Binary matrix format: Each prediction is a 16-bit little-endian value: top 2 bits encode the qualitative prediction, bottom 10 bits encode the score (0-1000, divided by 1000). A value of 0xFFFF indicates the reference amino acid (no prediction). Matrices have a 3-byte header followed by 20 entries per amino acid position (one per possible substitution in alphabetical order: A, C, D, E, F, G, H, I, K, L, M, N, P, Q, R, S, T, V, W, Y).

Version matching: vibe-vep downloads predictions from the Ensembl release that matches the GENCODE gene models in use (GENCODE v45 = Ensembl 111, v19 = Ensembl 75). This mapping is maintained in gencodeEnsemblMap in download.go.

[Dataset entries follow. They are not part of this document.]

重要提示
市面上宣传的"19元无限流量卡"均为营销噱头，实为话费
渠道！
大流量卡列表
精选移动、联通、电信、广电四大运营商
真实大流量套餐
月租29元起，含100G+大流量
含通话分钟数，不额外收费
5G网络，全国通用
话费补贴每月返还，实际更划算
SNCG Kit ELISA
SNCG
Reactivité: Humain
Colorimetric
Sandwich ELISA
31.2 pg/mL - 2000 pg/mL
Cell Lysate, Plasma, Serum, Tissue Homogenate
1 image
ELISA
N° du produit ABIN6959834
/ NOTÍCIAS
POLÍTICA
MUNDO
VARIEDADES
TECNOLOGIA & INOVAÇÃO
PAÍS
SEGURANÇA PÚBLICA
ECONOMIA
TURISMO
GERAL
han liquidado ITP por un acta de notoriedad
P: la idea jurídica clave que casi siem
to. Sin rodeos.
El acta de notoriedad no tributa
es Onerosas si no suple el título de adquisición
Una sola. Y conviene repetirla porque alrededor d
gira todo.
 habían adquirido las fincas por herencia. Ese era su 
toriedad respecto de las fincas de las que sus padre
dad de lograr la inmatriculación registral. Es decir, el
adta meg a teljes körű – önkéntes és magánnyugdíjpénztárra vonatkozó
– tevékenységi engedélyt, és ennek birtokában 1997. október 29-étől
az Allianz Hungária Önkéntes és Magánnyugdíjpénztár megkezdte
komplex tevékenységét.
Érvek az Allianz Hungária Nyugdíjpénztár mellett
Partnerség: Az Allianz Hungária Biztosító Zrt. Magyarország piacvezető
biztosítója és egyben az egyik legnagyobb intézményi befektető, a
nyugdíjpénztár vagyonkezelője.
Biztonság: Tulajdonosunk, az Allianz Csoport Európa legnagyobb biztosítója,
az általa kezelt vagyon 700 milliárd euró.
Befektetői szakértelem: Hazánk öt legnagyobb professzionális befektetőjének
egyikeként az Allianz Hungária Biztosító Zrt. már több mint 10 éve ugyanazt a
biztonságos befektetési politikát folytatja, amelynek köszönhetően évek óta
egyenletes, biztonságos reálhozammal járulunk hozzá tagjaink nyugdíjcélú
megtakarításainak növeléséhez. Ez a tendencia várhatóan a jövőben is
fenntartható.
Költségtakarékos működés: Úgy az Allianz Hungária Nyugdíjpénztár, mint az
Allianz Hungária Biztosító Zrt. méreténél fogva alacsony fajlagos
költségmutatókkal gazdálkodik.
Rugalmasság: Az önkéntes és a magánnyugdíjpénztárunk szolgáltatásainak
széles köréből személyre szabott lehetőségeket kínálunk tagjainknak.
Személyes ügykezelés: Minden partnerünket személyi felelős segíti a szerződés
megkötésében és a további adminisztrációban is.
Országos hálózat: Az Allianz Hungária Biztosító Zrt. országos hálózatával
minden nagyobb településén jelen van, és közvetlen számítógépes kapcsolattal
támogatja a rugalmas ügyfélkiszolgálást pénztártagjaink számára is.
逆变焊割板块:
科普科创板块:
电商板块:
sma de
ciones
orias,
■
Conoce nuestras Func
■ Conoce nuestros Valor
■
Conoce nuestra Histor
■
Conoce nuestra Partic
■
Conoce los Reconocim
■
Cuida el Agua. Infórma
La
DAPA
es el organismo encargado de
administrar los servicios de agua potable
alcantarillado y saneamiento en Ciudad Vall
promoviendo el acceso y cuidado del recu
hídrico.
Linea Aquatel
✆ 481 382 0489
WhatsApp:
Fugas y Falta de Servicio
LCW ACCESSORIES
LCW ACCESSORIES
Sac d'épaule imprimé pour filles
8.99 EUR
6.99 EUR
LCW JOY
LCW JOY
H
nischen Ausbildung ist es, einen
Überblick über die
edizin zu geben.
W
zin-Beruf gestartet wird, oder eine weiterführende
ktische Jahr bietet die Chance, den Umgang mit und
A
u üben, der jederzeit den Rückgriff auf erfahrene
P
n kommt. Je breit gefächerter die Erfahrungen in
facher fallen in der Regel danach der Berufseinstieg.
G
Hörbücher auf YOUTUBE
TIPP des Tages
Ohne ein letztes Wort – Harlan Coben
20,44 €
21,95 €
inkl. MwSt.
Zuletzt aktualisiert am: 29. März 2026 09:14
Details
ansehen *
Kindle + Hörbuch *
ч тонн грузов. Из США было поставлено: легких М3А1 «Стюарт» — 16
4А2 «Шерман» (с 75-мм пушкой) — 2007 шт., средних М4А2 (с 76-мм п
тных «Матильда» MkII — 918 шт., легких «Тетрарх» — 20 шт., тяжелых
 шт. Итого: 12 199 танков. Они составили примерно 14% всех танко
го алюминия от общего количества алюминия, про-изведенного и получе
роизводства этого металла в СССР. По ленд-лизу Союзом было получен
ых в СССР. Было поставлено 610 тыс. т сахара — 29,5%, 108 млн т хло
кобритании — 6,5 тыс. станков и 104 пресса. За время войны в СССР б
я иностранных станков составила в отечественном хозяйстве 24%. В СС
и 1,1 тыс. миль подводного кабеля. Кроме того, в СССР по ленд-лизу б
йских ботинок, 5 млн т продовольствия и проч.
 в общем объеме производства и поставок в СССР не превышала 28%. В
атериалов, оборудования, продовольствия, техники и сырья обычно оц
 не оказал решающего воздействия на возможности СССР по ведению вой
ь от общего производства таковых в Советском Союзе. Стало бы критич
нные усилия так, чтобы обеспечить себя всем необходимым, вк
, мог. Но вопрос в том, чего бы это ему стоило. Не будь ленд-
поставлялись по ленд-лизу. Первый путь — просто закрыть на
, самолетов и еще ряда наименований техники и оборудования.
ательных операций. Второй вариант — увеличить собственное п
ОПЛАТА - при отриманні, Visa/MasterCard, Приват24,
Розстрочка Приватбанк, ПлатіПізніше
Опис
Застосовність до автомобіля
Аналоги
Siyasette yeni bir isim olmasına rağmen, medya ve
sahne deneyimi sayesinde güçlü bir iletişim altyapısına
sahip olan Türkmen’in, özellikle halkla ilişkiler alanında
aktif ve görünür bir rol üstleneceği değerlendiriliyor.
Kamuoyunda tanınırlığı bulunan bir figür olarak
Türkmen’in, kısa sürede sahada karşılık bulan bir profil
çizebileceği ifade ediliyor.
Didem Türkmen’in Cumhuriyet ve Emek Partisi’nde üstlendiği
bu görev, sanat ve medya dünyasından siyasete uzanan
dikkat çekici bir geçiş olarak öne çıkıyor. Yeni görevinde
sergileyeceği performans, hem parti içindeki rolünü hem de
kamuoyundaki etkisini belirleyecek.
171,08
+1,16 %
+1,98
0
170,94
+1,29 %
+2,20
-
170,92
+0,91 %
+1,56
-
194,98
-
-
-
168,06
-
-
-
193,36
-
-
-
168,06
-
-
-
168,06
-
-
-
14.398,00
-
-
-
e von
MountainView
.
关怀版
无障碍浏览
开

Coverage: 92.8% of GENCODE v45 protein-coding transcripts have matching predictions in Ensembl 111 (99.0% of canonical transcripts). The remaining ~7% are proteins where Ensembl did not compute SIFT/PolyPhen predictions (e.g. too short, non-standard). Variants in unmatched proteins simply receive no SIFT/PolyPhen annotation — the same behavior as Ensembl VEP itself.

Output columns:

Column	Range	Description
`sift.score`	0-1	SIFT score (lower = more damaging)
`sift.prediction`	tolerated, deleterious, tolerated_low_confidence, deleterious_low_confidence	Qualitative SIFT prediction
`polyphen.score`	0-1	PolyPhen-2 HDIV score (higher = more damaging)
`polyphen.prediction`	probably_damaging, possibly_damaging, benign, unknown	Qualitative PolyPhen-2 prediction

Variant cache

The DuckDB variant cache (variant_cache.duckdb) is separate from both — used for --save-results / --from-cache / export parquet post-analysis.

Enabling Sources

# AlphaMissense (GRCh38): download + prepare + enable
vibe-vep config set annotations.alphamissense true
vibe-vep download  # fetches ~643 MB
vibe-vep prepare   # builds SQLite index

# ClinVar (GRCh38): download + enable
vibe-vep config set annotations.clinvar true
vibe-vep download  # fetches ~182 MB clinvar.vcf.gz

# Hotspots: point to TSV file
vibe-vep config set annotations.hotspots /path/to/hotspots_v2_and_3d.txt

# SIGNAL (GRCh37 only): enable
vibe-vep config set annotations.signal true

# SIFT + PolyPhen-2 (via Ensembl): download + enable
vibe-vep config set annotations.sift true
vibe-vep config set annotations.polyphen true
vibe-vep download  # fetches ~4.1 GB from Ensembl FTP

# dbSNP RS IDs: download + enable
vibe-vep config set annotations.dbsnp true
vibe-vep download  # fetches ~17 GB dbsnp.vcf.gz

Use vibe-vep version to see which sources are loaded and vibe-vep version --maf-columns for the full column mapping.